Sunday, October 28, 2007

Today is not a good day, I am an emotional wreck! It was my cousins baby shower- and I love them dearly- I was very happy to be there, I made the baby a blanket and I was lucky enough to get in some cuddle time while I fed her. Then it came time for the gifts to be opened, my job was to write what was given on the inside of the cards- the gifts were all so cute- and I found myself almost tearing up- I was wishing I had a little bundle of joy and that my house was full of all of these things. I also had to answer so many questions about when DH and I were planning on having kids- all of my cousins that are my age are married and have at least 1 baby... some are even on #2... I am the only one with none :(

I also started my metformin today- and my tummy is feeling kinda upset... I took it right after supper- just one today! I will build up to 3 a day over the next 2-3 weeks. The benefits sound really good... but I am a little nervous about the side effects!

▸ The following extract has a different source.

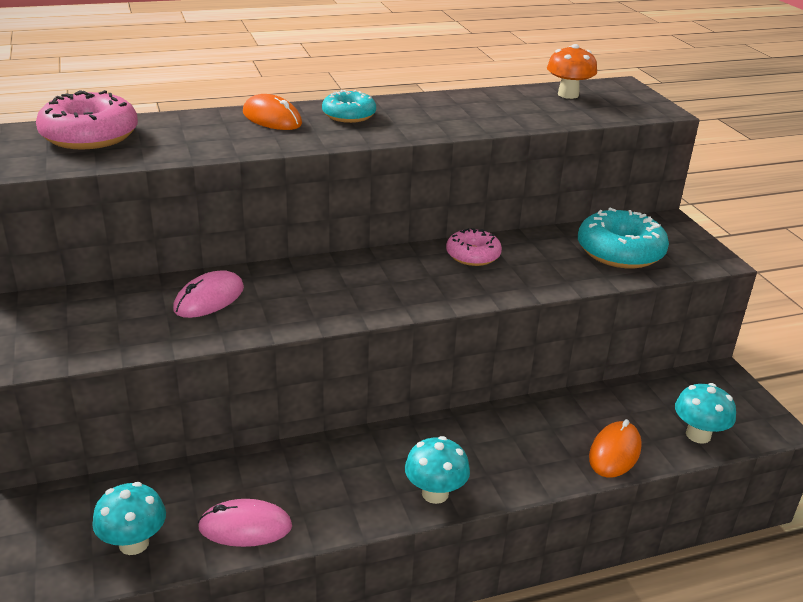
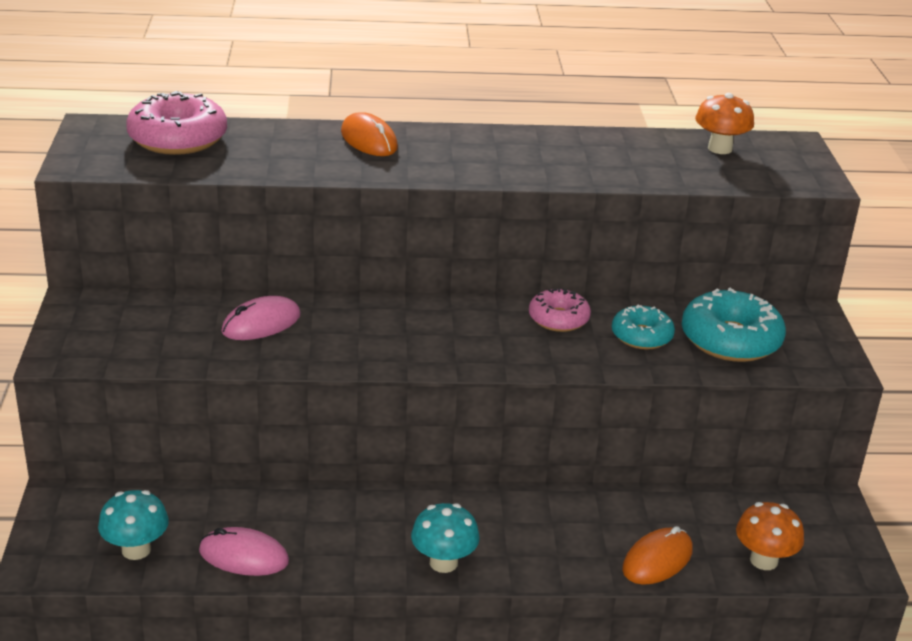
camera: 15 degrees right, 0 degrees up
(349, 115) = (452, 146): turquoise donut -> turquoise donut (641, 336)
(698, 435) = (764, 560): turquoise mushroom -> orange mushroom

I haven't O'd yet, but the line is getting darker on the OPK's... not quiet as dark or darker than the reference line, but it is getting there! DH and I are trying to BD almost every day... I don't want to miss any chances!!

I am really not looking forward to the upcoming week- its going to be so busy- some things in a good way, some things not so much! I am heading to my aunts house tomorrow to carve pumpkins with my little cousin and god-daughter- I am really looking forward to that- they always put me in a good mood... and my aunt is wonderful- I can talk to her about anything and everything!

I hope everyone has a great Monday- and I will update again soon!